What you are asked to do =
Could you output each line below precisely as it stands, without the images?

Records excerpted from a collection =
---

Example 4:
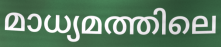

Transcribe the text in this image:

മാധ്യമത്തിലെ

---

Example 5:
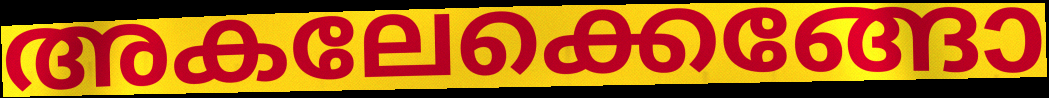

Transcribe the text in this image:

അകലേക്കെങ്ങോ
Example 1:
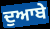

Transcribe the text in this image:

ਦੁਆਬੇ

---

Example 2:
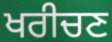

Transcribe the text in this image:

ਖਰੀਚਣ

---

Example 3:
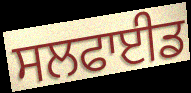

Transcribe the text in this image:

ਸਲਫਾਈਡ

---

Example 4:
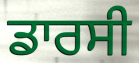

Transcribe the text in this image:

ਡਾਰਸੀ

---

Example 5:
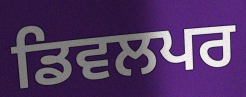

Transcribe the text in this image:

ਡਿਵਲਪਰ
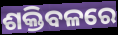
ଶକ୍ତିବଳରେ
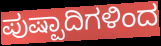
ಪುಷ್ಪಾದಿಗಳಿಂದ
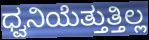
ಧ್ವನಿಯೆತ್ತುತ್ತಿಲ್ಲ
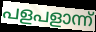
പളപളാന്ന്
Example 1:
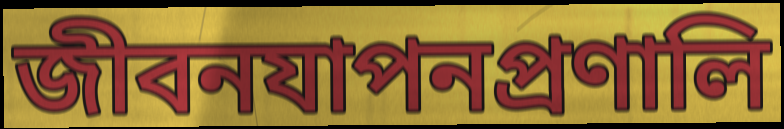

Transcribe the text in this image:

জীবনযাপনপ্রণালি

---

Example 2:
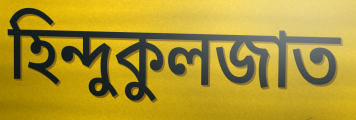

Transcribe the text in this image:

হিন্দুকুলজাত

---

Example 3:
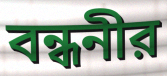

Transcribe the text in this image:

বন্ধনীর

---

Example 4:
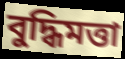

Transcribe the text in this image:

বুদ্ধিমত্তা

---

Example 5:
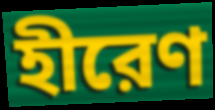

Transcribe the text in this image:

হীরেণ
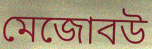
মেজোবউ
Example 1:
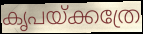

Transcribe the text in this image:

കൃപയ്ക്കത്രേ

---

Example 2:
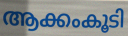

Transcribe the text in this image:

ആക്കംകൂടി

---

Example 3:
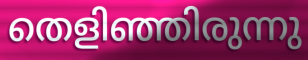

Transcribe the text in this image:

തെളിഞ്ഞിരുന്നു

Response =
---

Example 4:

Transcribe the text in this image:

മാധ്യമത്തിലെ

---

Example 5:

Transcribe the text in this image:

അകലേക്കെങ്ങോ
Example 1:

Transcribe the text in this image:

ਦੁਆਬੇ

---

Example 2:

Transcribe the text in this image:

ਖਰੀਚਣ

---

Example 3:

Transcribe the text in this image:

ਸਲਫਾਈਡ

---

Example 4:

Transcribe the text in this image:

ਡਾਰਸੀ

---

Example 5:

Transcribe the text in this image:

ਡਿਵਲਪਰ
ଶକ୍ତିବଳରେ
ಪುಷ್ಪಾದಿಗಳಿಂದ
ಧ್ವನಿಯೆತ್ತುತ್ತಿಲ್ಲ
പളപളാന്ന്
Example 1:

Transcribe the text in this image:

জীবনযাপনপ্রণালি

---

Example 2:

Transcribe the text in this image:

হিন্দুকুলজাত

---

Example 3:

Transcribe the text in this image:

বন্ধনীর

---

Example 4:

Transcribe the text in this image:

বুদ্ধিমত্তা

---

Example 5:

Transcribe the text in this image:

হীরেণ
মেজোবউ
Example 1:

Transcribe the text in this image:

കൃപയ്ക്കത്രേ

---

Example 2:

Transcribe the text in this image:

ആക്കംകൂടി

---

Example 3:

Transcribe the text in this image:

തെളിഞ്ഞിരുന്നു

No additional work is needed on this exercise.